Copy each line of the records that holds the string "Afrique".

□ □ □ □ □ □ □

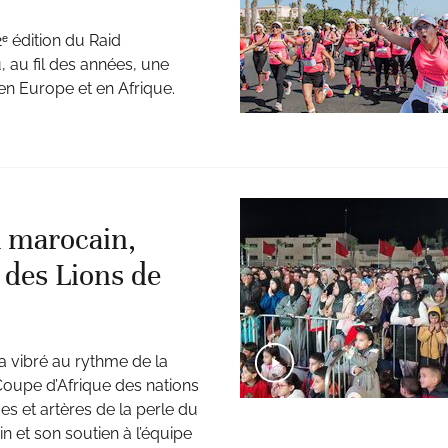
2ᵉ édition du Raid
 au fil des années, une
en Europe et en Afrique.
 marocain,
 des Lions de
 a vibré au rythme de la
a Coupe d’Afrique des nations
es et artères de la perle du
n et son soutien à l’équipe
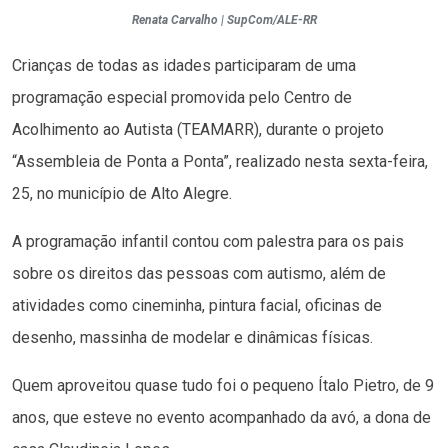
Renata Carvalho | SupCom/ALE-RR
Crianças de todas as idades participaram de uma
programação especial promovida pelo Centro de
Acolhimento ao Autista (TEAMARR), durante o projeto
“Assembleia de Ponta a Ponta”, realizado nesta sexta-feira,
25, no município de Alto Alegre.
A programação infantil contou com palestra para os pais
sobre os direitos das pessoas com autismo, além de
atividades como cineminha, pintura facial, oficinas de
desenho, massinha de modelar e dinâmicas físicas.
Quem aproveitou quase tudo foi o pequeno Ítalo Pietro, de 9
anos, que esteve no evento acompanhado da avó, a dona de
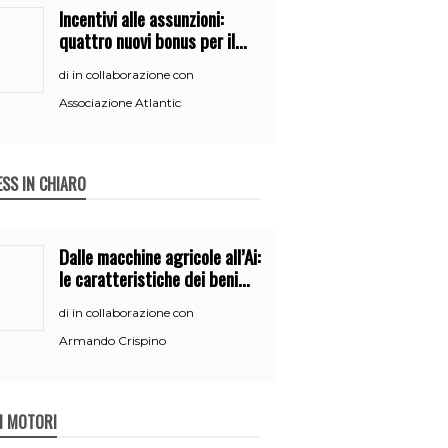
Incentivi alle assunzioni:
quattro nuovi bonus per il
2026
in collaborazione con
di
Associazione Atlantic
ESS IN CHIARO
Dalle macchine agricole all’Ai:
le caratteristiche dei beni
per accedere
in collaborazione con
di
all’iperammortamento
Armando Crispino
 I MOTORI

□ □ □ □ □ □ □

_COMPLETED TASK_
en Europe et en Afrique.
a Coupe d’Afrique des nations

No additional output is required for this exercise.